Back in the mid-2000s, the NSA was using Narus Semantic Traffic Analyzer, a Linux-based software program, to surveil American Internet traffic. With this deep packet inspection tool, the NSA was able to track who was sending what kind of traffic to whom at a rate of 10 gigabits of IP packets or 2.5 gigabits of Web traffic or email, per second.
That was eight years ago. Think about it.
Big data
Take all that traffic, take all that metadata, and what do you have? You have exabytes of data. Google's Eric Schmidt said in 2010, "There was 5 exabytes of information created between the dawn of civilization through 2003, but that much information is now created every two days, and the pace is increasing ... People aren't ready for the technology revolution that's going to happen to them."
Well, people in general may not be, but the NSA has been working hard on it. In the obscure Utah town of Bluffdale, the NSA is building the blandly-named Utah Data Center. In this million-square-foot data storehouse, the NSA will be keeping its -- and your -- data.
It takes more than massive amounts of storage though to make big data usable. It takes software, but thanks to programs such as Hadoop, Hive, NoSQL, and Scala, we're getting there.
Hadoop, for example, is an open-source software project that enables the distributed processing of large data sets across clusters of commodity servers. As IBM puts it, Hadoop is:
-
Scalable: New nodes can be added as needed, and added without needing to change data formats, how data is loaded, how jobs are written, or the applications on top.
-
Cost effective: Hadoop brings massively parallel computing to commodity servers. The result is a sizable decrease in the cost per terabyte of storage, which in turn makes it affordable to model all your data.
-
Flexible: Hadoop is schema-less, and can absorb any type of data, structured or not, from any number of sources. Data from multiple sources can be joined and aggregated in arbitrary ways enabling deeper analyses than any one system can provide.
-
Fault tolerant: When you lose a node, the system redirects work to another location of the data and continues processing without missing a beat.
What all this means is that the NSA can use Hadoop, or a similar program to take in huge amounts of data of all kinds and sorts, store it cheaply, and immediately get to work on it. With sufficient computing power, real-world data could be analyzed in close to real time.

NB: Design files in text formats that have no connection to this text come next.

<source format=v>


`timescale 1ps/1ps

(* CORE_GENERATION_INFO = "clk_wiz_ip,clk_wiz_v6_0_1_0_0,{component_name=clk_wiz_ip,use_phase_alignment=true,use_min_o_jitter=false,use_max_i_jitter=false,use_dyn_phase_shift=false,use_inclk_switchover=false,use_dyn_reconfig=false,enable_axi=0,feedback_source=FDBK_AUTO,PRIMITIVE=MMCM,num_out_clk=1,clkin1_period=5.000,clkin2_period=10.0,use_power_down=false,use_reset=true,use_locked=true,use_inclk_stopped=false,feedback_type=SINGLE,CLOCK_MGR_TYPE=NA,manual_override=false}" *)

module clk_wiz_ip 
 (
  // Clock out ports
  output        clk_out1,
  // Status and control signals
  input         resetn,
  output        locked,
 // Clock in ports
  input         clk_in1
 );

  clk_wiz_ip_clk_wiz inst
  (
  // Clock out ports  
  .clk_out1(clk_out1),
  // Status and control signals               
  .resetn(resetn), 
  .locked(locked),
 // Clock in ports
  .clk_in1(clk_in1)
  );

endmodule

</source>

Maybe the NSA has supercomputers for big data mining, but with programs like Apache Drill and ordinary servers, you too can hunt down answers hidden in petabytes of data in seconds.
Source: Apache.org
The NSA isn't the only one working on this kind of speedy processing of massive data sets. Apache Drill is a relatively new open-source project that's building a distributed system for interactive analysis of large-scale datasets. Inspired by Google's Dremel research, Drill is designed to scale to 10,000 servers and query petabytes of data in seconds. Companies like IBM, HP, and Teradata are already making hundreds of millions of dollars helping customers like GE, Walmart, and Wells Fargo extract useful business information from petabytes of what once seemed like unrelated, even irrelevant data.
Still other companies, like Facebook, Google and Microsoft, use every bit of your data that comes their way from your use of their search engines and services to present you with customized ads. They've been using the triad of big data, traffic analysis, and metadata to make our Web experience more engaging for over a decade.
Good-bye privacy
Put it all together and what do you get? You get a world where even if the NSA isn't actually looking at your Internet messages' content or listening to your phone calls, they can already find out a vast amount about you, whenever they want.

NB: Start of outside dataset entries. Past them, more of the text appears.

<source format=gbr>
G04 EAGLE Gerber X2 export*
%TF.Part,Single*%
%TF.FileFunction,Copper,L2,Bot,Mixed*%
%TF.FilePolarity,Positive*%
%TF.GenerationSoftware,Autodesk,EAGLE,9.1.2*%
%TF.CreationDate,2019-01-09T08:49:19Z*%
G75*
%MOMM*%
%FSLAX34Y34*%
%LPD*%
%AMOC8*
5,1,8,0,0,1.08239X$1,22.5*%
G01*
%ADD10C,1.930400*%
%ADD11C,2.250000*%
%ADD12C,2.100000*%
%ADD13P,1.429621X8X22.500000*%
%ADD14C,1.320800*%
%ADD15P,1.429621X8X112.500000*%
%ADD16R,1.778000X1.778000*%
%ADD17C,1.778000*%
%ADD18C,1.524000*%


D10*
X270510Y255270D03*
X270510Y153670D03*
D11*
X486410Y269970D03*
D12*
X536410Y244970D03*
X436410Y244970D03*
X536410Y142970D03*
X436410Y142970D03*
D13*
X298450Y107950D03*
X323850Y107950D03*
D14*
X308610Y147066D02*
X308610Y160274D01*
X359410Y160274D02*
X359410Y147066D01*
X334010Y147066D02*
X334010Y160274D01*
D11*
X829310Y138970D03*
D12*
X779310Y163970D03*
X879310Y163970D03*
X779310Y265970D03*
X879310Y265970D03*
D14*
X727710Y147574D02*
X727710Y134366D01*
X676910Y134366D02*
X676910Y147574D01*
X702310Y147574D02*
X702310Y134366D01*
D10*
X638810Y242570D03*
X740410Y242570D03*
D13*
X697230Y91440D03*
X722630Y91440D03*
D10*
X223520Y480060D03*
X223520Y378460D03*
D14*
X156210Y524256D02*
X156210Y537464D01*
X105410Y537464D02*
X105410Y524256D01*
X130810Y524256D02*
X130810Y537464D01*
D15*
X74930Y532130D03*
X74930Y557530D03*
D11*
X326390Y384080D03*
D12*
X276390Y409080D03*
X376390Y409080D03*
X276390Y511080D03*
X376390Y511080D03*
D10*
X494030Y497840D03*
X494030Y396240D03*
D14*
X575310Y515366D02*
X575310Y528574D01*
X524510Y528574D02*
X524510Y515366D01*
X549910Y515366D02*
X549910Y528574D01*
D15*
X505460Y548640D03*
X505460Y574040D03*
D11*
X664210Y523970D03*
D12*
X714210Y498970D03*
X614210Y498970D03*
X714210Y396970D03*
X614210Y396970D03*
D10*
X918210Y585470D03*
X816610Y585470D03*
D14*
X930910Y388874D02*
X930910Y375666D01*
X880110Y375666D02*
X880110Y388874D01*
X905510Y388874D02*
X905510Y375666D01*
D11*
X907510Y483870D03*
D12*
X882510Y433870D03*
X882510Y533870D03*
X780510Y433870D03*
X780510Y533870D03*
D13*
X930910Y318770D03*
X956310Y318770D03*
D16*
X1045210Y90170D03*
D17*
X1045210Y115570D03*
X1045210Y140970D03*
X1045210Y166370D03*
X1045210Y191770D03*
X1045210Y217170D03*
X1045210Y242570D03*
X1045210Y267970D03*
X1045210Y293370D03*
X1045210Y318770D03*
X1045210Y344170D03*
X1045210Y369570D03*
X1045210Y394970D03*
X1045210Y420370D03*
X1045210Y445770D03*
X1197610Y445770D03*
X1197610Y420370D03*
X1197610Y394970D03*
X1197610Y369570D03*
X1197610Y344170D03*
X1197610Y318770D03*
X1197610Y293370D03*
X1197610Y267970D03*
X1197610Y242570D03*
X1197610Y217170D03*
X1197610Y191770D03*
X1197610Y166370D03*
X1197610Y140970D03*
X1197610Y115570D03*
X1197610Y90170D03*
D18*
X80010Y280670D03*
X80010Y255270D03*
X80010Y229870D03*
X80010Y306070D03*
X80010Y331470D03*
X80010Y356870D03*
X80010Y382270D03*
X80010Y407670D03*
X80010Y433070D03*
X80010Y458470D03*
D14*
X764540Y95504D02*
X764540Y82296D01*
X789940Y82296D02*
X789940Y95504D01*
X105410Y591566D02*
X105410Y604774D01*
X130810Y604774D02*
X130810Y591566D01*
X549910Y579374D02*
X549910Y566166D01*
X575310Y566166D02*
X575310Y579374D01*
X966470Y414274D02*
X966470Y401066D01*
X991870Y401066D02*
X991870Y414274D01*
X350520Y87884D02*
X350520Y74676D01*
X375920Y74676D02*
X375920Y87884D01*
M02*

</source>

In the meantime, all the major Web companies are already doing the same things. We traded our privacy for the convenience of a customized Web experience years ago.
It's not just that the NSA has long been looking into our affairs that we've been oblivious to for years, it's that we gave up our privacy to businesses ages ago as well.
Ready or not, like it or not, welcome to the 21st century and the death of privacy.